In August, exchequer secretary Robert Jenrick said: “Tackling the scandal of plastic pollution is one of our top priorities.” But it’s now confirmed what many have long suspected, that the UK recycling industry is riven with corruption (Report, 19 October) and only now is government dimly aware of the problem. Taxing coffee mugs and plastic straws, and placing a charge on plastic bags are commendable actions, but in the face of ever-increasing plastic production, single-use or not, are minuscule and potentially token. In addition to stamping out the illegal export of waste and reducing single use plastic at source, a radical upheaval of domestic recycling is required. Local authorities pay waste management companies to collect, sort and, hopefully, recycle domestic plastic waste. Yet they only recycle a proportion of it and ship the rest abroad. Much ends in landfill or in the oceans. The council tax we pay for these destructive processes could be better deployed.
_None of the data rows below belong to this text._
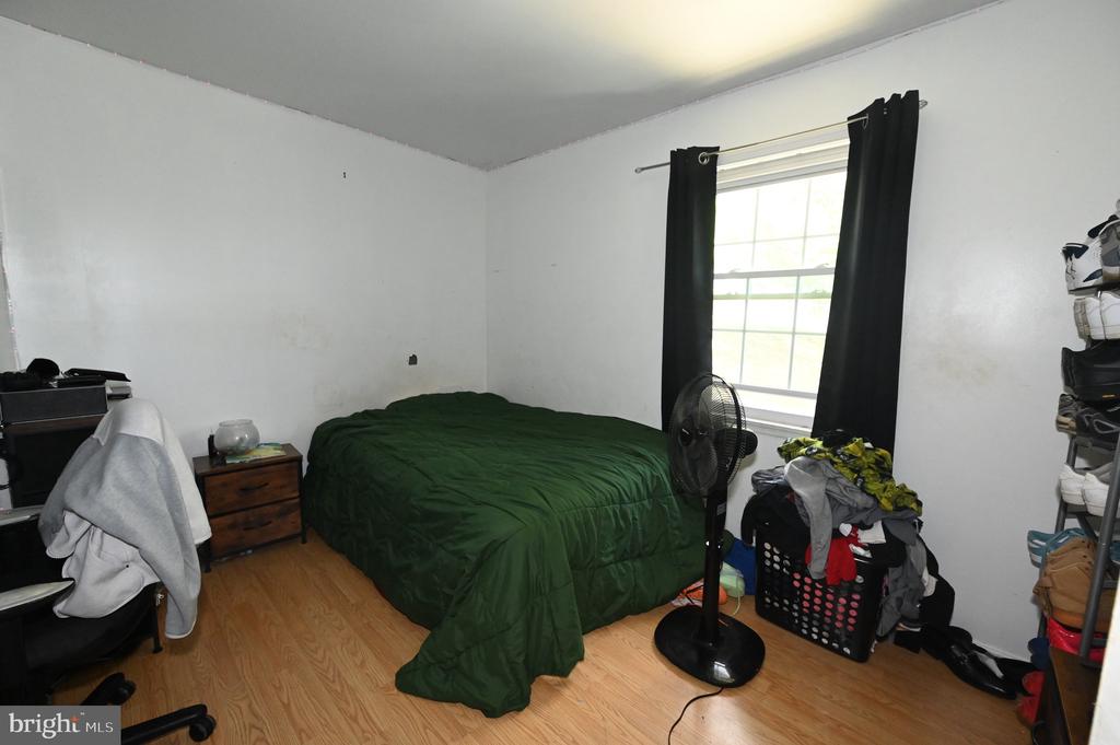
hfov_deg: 104.3
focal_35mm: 14
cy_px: 372
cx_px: 560
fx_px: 435
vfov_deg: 81.1
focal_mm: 14
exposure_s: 1/200
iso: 5000
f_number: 7.1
With rapid progress now being made on carbon capture, home and industrial-based pyrolysis (waste to energy), and other plastic-to-fuel processes, there is a strong case to stockpile plastic that is difficult to recycle or contaminated. In compacted or granulated form at 10% of its previous volume, it can be stored for future use as feedstock for negative emission energy production and other innovative uses. We used to have grain mountains and wine lakes. Why not temporary plastic mountains?
Patrick Cosgrove
Chapel Lawn, Shropshire
• As your report (Ban on plastic waste imports costs councils in England up to £500,000, 20 October) says, we export more than two-thirds of the plastic waste we create, while countries such as China are banning the import of these wastes because they cannot deal with them any more than we can. So is it not time for a rethink? Many plastics cannot be recycled, and, once mixed, the problem becomes near-impossible, so a more sensible approach would be simply to burn these “unrecyclables”, making sure we recover energy from the borrowed oil they represent.
This can be done well in properly designed furnaces, perhaps even with carbon dioxide removal, while the heat created can be used for generating electricity. Better still, we should stop pretending that we can recycle these mixed materials, and simply collect all household rubbish and burn the lot.